To me, Hormozi is a serial entrepreneur who has brought his wealth of business knowledge to millions of people.
In this podcast, with humility, he assumed the position of a student being coached on how to connect with his happy side.
After being fuelled for so many years with pain, discipline, grit, and determination, it was another story of the forceful dark energy slowly running out.
To Hormozi, this was the only way he knew; grind and work harder than everyone else.
But in this season of his life, he seeks the same mission but wants to drive it with devotion and fulfilment in the mix.
I witnessed the Einstellung Effect being whittled down in real time as Robbins dismissed the idea that goals have to be something you “suffer for”, instead we are the deciders when it comes to whether we want to suffer.
Pain is unavoidable, but suffering is an option.
Therefore, purpose was reframed from being a push motivator to being a pull one; a type of motivation that draws you towards said mission.
So my question to you is:
What is a motivator that pulls you towards a type of work?
If there’s one thing to note, it’s that you can’t beat a person that’s having fun.
You don’t have to force or fight yourself to change; you simply have to find what makes the change worthwhile to you.
Conclusion
As soon as I saw the words ‘Einstellung Effect’ in my bank of writing ideas, I raised an eyebrow because it was something I heard once and never saw again.
After writing this post I’m grateful I revisited it because there were layers of this onion waiting to be peeled.
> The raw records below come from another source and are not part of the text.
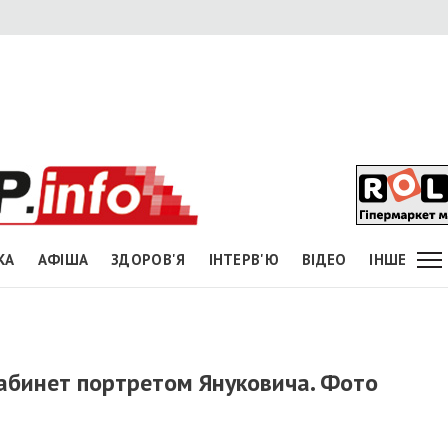
КА
АФІША
ЗДОРОВ'Я
ІНТЕРВ'Ю
ВІДЕО
ІНШЕ
кабинет портретом Януковича. Фото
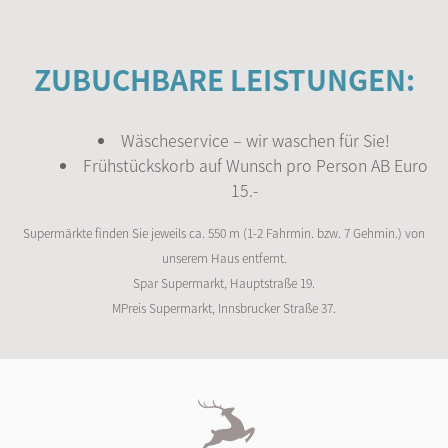
ZUBUCHBARE LEISTUNGEN:
Wäscheservice – wir waschen für Sie!
Frühstückskorb auf Wunsch pro Person AB Euro
15.-
Supermärkte finden Sie jeweils ca. 550 m (1-2 Fahrmin. bzw. 7 Gehmin.) von
unserem Haus entfernt.
Spar Supermarkt, Hauptstraße 19.
MPreis Supermarkt, Innsbrucker Straße 37.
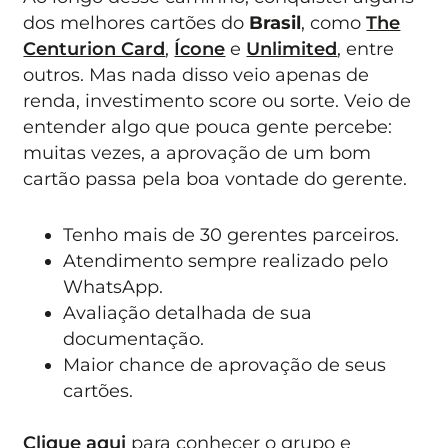
dos melhores cartões do
Brasil
, como
The
Centurion Card
,
Ícone
e
Unlimited
, entre
outros. Mas nada disso veio apenas de
renda, investimento score ou sorte. Veio de
entender algo que pouca gente percebe:
muitas vezes, a aprovação de um bom
cartão passa pela boa vontade do gerente.
Tenho mais de 30 gerentes parceiros.
Atendimento sempre realizado pelo
WhatsApp.
Avaliação detalhada de sua
documentação.
Maior chance de aprovação de seus
cartões.
Clique aqui
para conhecer o grupo e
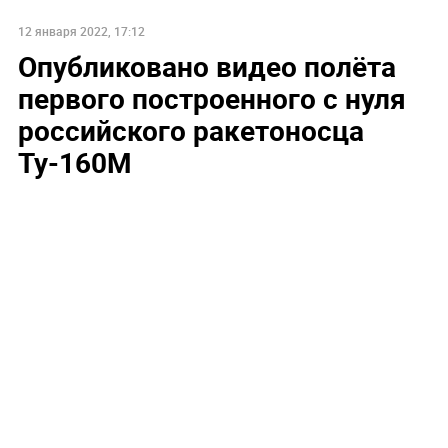
12 января 2022, 17:12
Опубликовано видео полёта
первого построенного с нуля
российского ракетоносца
Ту-160М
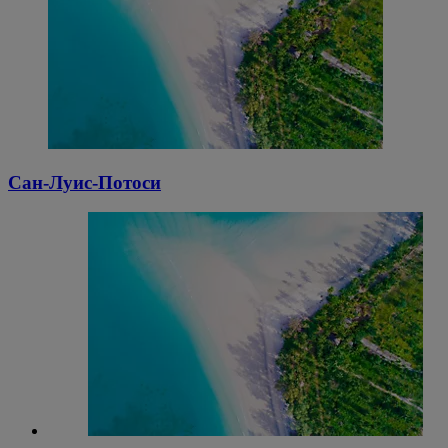
Сан-Луис-Потоси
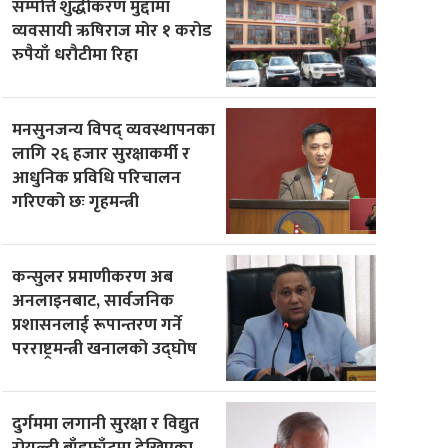
सम्पत्ति शुद्धीकरण मुद्दामा
व्यवसायी ऋषिराज मोर १ करोड
रुपैयाँ धरौटीमा रिहा
मनसुनजन्य विपद् व्यवस्थापनका
लागि २६ हजार सुरक्षाकर्मी र
आधुनिक प्रविधि परिचालन
गरिएको छः गृहमन्त्री
कन्सुलर प्रमाणीकरण अब
अनलाइनबाट, सार्वजनिक
प्रशासनलाई रूपान्तरण गर्ने
परराष्ट्रमन्त्री खनालको उद्घोष
दुर्गममा लगानी सुरक्षा र विद्युत
रोयल्टी बाँडफाँटमा देखिएका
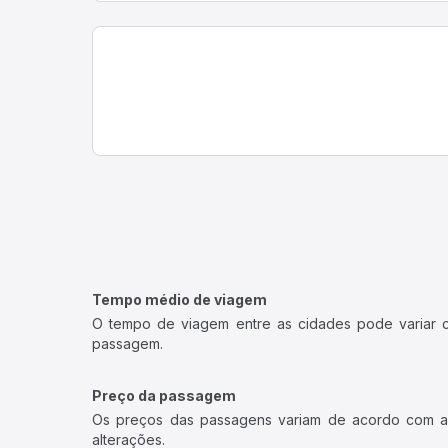
Tempo médio de viagem
O tempo de viagem entre as cidades pode variar con
passagem.
Preço da passagem
Os preços das passagens variam de acordo com a v
alterações.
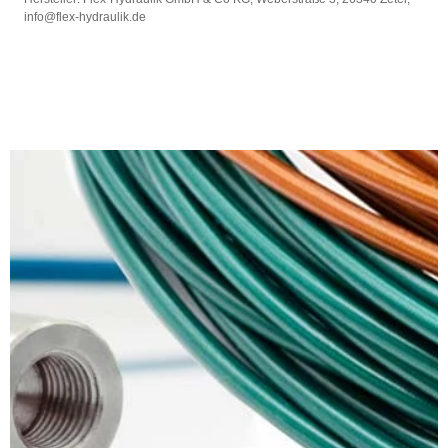
info@flex-hydraulik.de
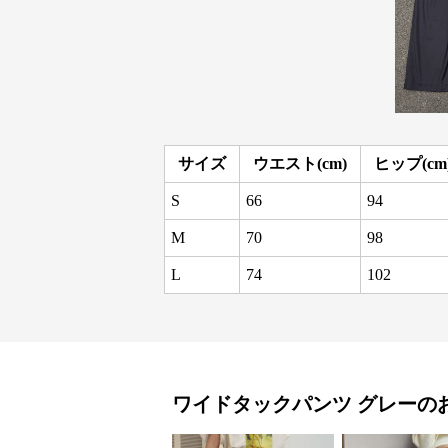
サイズ
ウエスト(cm)
ヒップ(cm
S
66
94
M
70
98
L
74
102
ワイドタックパンツ
グレー
の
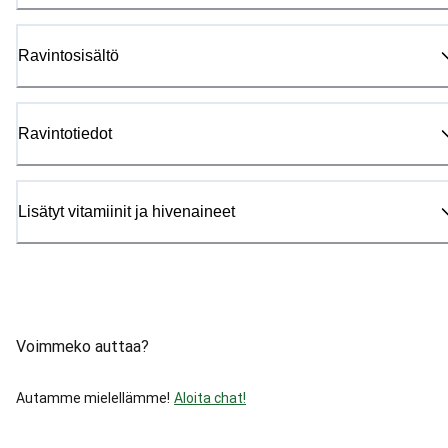
Ravintosisältö
Ravintotiedot
Lisätyt vitamiinit ja hivenaineet
Voimmeko auttaa?
Autamme mielellämme!
Aloita chat!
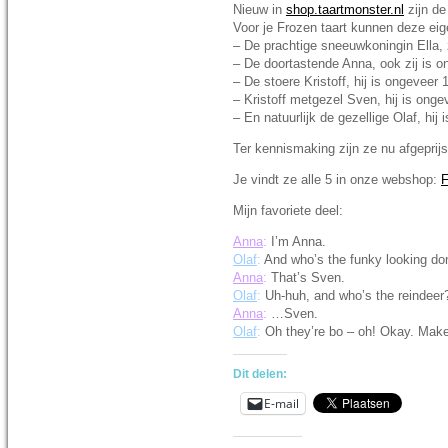
Nieuw in
shop.taartmonster.nl
zijn de
Voor je Frozen taart kunnen deze eig
– De prachtige sneeuwkoningin Ella, 
– De doortastende Anna, ook zij is 
– De stoere Kristoff, hij is ongeveer
– Kristoff metgezel Sven, hij is ong
– En natuurlijk de gezellige Olaf, hi
Ter kennismaking zijn ze nu afgeprij
Je vindt ze alle 5 in onze webshop:
F
Mijn favoriete deel:
Anna
:
I’m Anna.
Olaf
:
And who’s the funky looking do
Anna
:
That’s Sven.
Olaf
:
Uh-huh, and who’s the reindeer
Anna
:
…Sven.
Olaf
:
Oh they’re bo – oh! Okay. Makes
Dit delen:
E-mail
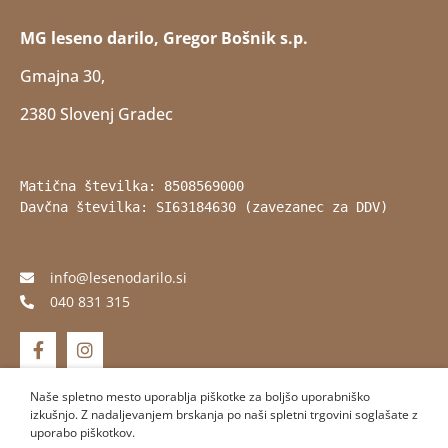
MG leseno darilo, Gregor Bošnik s.p.
Gmajna 30,
2380 Slovenj Gradec
Matična številka: 8508569000
Davčna številka: SI63184630 (zavezanec za DDV)
info@lesenodarilo.si
040 831 315
Naše spletno mesto uporablja piškotke za boljšo uporabniško
izkušnjo. Z nadaljevanjem brskanja po naši spletni trgovini soglašate z
uporabo piškotkov.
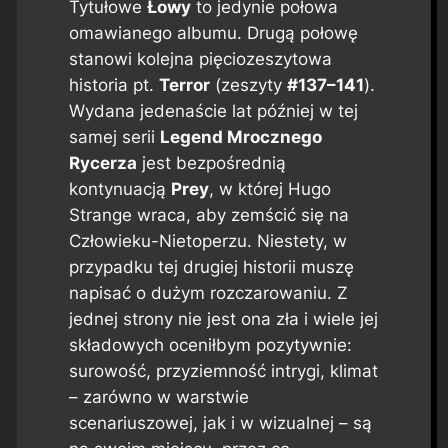
Tytułowe
Łowy
to jedynie połowa
omawianego albumu. Drugą połowę
stanowi kolejna pięciozeszytowa
historia pt.
Terror
(zeszyty
#137–141
).
Wydana jedenaście lat później w tej
samej serii
Legend Mrocznego
Rycerza
jest bezpośrednią
kontynuacją
Prey
, w której Hugo
Strange wraca, aby zemścić się na
Człowieku-Nietoperzu. Niestety, w
przypadku tej drugiej historii muszę
napisać o dużym rozczarowaniu. Z
jednej strony nie jest ona zła i wiele jej
składowych oceniłbym pozytywnie:
surowość, przyziemność intrygi, klimat
– zarówno w warstwie
scenariuszowej, jak i w wizualnej – są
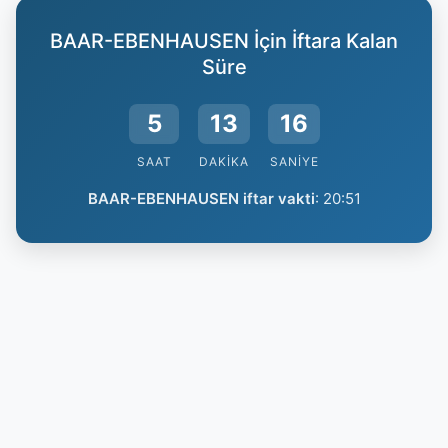
BAAR-EBENHAUSEN İçin İftara Kalan
Süre
5
13
15
SAAT
DAKIKA
SANIYE
BAAR-EBENHAUSEN iftar vakti
:
20:51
To you, the bias may just be a fancy way of explaining the impact of being stuck in your ways, but I think this bias takes the self-awareness up a notch by validating an experience we all have.
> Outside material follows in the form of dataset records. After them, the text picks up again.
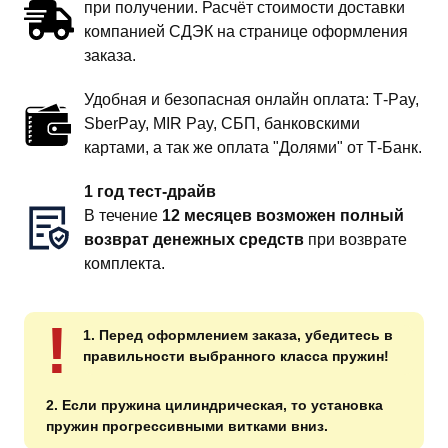
при получении. Расчёт стоимости доставки
компанией СДЭК на странице оформления
заказа.
Удобная и безопасная онлайн оплата: T‑Pay,
SberPay, MIR Pay, СБП, банковскими
картами, а так же оплата "Долями" от Т-Банк.
1 год тест-драйв
В течение
12 месяцев возможен полный
возврат денежных средств
при возврате
комплекта.
!
1. Перед оформлением заказа, убедитесь в
правильности выбранного класса пружин!
2. Если пружина цилиндрическая, то установка
пружин прогрессивными витками вниз.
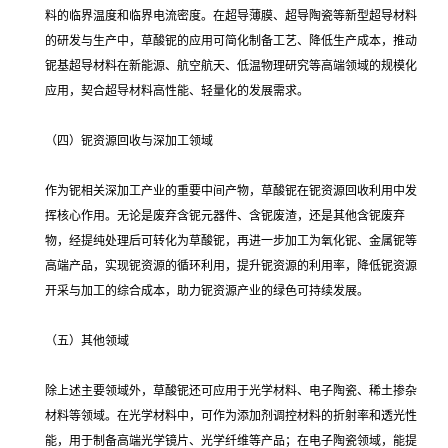
料的临界温度和临界电流密度。在超导薄膜、超导陶瓷等新型超导材料
的研发与生产中，草酸铌的应用可简化制备工艺、降低生产成本，推动
铌基超导材料在新能源、航空航天、低温物理研究等高端领域的规模化
应用，契合超导材料高性能、轻量化的发展需求。
（四）铌资源回收与深加工领域
作为铌相关深加工产业的重要中间产物，草酸铌在铌资源回收利用中发
挥核心作用。无论是废弃含铌元器件、含铌废渣，还是其他含铌废弃
物，经提纯处理后可转化为草酸铌，再进一步加工为氧化铌、金属铌等
高端产品，实现铌资源的循环利用，提升铌资源的利用率，降低铌资源
开采与加工的综合成本，助力铌资源产业的绿色可持续发展。
（五）其他领域
除上述主要领域外，草酸铌还可应用于光学材料、电子陶瓷、稀土掺杂
材料等领域。在光学材料中，可作为添加剂调控材料的折射率和透光性
能，用于制备高端光学镜片、光学纤维等产品；在电子陶瓷领域，能提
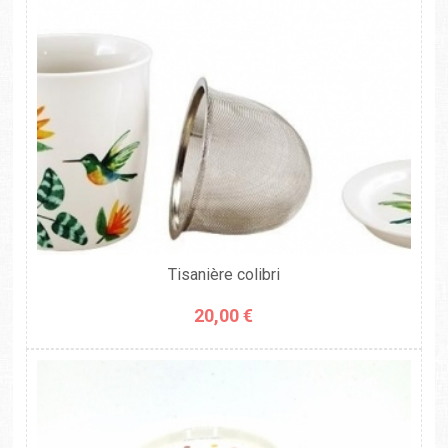
Tisanière colibri
20,00 €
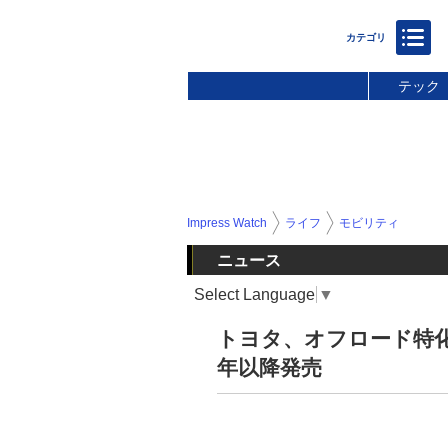
テック
Impress Watch
ライフ
モビリティ
ニュース
Select Language
▼
トヨタ、オフロード特化
年以降発売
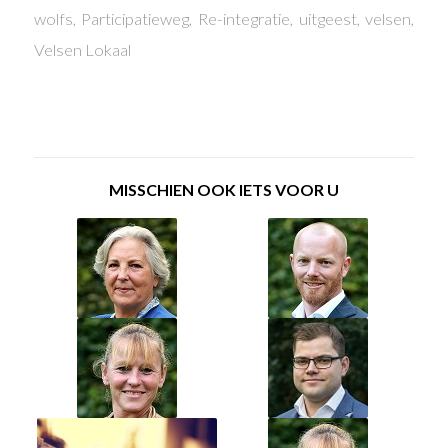
wolfs
,
Participatieweg
,
Re-integratie
,
uitgeest
,
velsen
,
Velsen Lokaal
MISSCHIEN OOK IETS VOOR U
How many times have you feared the consequence of deviating from what you know?
Probably every time a piece of advice or perspective gets thrown at you.
How often are you asked:
How many times have you feared the consequence of not deviating from what you know?
It’s a question that wakes you up a bit and asks whether you’re being too comfortable.
Then to zoom in a bit more, ask yourself:
What is the loop that fear prevented you closing?
That is the reflection of you stepping into the shoes of your future self and asking what regrets would stem from not listening to your intuition sooner.
If there’s one thing to takeaway, it’s this:
Your assumptions are fluid. On the surface, they dictate your objective success. Beneath that, assumptions shape the way you experience life - now and in the future. Good or bad, you are the one responsible.